De même l’indépendance (et la probité) risque d’être atteinte si nous nous acceptons d’être en vitrine sur des sites marchands qui ne sont pas contrôlés par notre institution représentative le CNB (Conseil National des Barreaux).

Ces sites se proclament eux-mêmes comme les premiers comparateurs d’avocats, comme ceux qui vous trouveront l’avocat le moins cher mais d’où cela sort-il, existe-t-il un label premier prix  de l’avocat comme chez LECLERC ?

Jusqu’à preuve du contraire, NON !

La probité de l’avocat peut être remise en cause avec ces sites, notamment lorsque des avocats y participent en concurrençant déloyalement les autres confrères qui exercent sur le même « créneau ».

C’est le cas des avocats qui ont participé au site protegermonpermis.fr. Une sentence arbitrale a été rendue à leur sujet qui les a enjoint de cesser de collaborer avec la Société Groupe Conseil et Gestion exploitant ce site (sentence datant du 17 septembre 2013).

Cette dernière a fait l’objet d’une condamnation par la Cour d’appel de Paris ( le 19 février 2015, voir l’article d’Anne Portmann que j’ai toujours plaisir à citer dans le Dalloz Actualité intitulé : La Cour d’appel épingle un « pirate » du droit routier. « )

Dans deux arrêts, la Cour d’appel de Paris a prononcé la nullité des contrats souscrits avec la Société exploitant ce site internet. Ce site prétendait mettre en relation des justiciables et des avocats mais le contrat était manifestement illicite.
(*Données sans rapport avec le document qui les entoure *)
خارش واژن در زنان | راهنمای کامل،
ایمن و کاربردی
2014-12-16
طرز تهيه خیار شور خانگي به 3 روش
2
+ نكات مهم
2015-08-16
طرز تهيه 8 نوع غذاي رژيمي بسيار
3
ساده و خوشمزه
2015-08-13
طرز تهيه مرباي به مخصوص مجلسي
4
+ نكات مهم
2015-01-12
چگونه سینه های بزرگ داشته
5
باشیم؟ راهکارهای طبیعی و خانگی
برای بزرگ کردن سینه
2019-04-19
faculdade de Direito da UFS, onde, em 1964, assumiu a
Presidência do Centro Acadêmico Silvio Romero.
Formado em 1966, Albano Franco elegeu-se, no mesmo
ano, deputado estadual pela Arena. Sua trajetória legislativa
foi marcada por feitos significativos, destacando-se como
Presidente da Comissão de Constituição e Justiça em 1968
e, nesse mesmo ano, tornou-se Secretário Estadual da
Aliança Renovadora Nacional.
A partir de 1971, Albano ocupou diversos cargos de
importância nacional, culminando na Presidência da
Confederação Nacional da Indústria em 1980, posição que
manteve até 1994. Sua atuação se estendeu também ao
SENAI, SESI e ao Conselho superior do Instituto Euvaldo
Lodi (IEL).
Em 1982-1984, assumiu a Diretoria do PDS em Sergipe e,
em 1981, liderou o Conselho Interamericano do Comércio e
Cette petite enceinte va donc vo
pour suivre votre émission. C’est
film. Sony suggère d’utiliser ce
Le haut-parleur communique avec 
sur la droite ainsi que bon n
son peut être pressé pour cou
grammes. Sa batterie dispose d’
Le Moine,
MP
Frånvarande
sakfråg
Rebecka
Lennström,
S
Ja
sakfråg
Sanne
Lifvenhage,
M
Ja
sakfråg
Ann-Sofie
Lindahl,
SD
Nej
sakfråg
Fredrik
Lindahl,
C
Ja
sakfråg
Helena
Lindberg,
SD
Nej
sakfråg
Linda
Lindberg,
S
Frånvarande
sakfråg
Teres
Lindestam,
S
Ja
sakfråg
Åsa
En effet, la Société exploitant le site se présentait comme l’interlocuteur du client. Elle percevait l’intégralité du prix forfaitaire demandé et le client ne savait pas s’il s’agissait des seuls honoraires de l’avocat.

La Cour a considéré que la Société ne pouvait prétendre intervenir comme seul intermédiaire mettant en relation les avocats et les internautes. L’avocat était un simple sous-traitant. Le contrat avait un objet illicite et devait être annulé.

Les justiciables ont été remboursés.

Ces arrêts illustrent avec force les dangers pour les justiciables de s’adresser à ce genre de sites, les dossiers dans le cas que je citais étaient cogérés par cette Société commerciale.

Aussi, les justiciables étaient quelque peu « trompés » puisqu’ils pensaient que toute la procédure était diligentée que par l’avocat… les avocats quant à eux participaient à une activité commerciale, ce que le décret de 1991 régissant notre profession leur interdit.

Leur participation contrevenait aux règles d’indépendance de notre profession et de secret professionnel.

Monsieur MACRON souhaite que des capitaux extérieurs puissent « entrer » dans les cabinets d’avocats…

Les start-up dans nos cabinets ?

Ces décisions nous donnent un avant goût amer de l’association avocat/capitaux extérieurs, un mélange assez indigeste.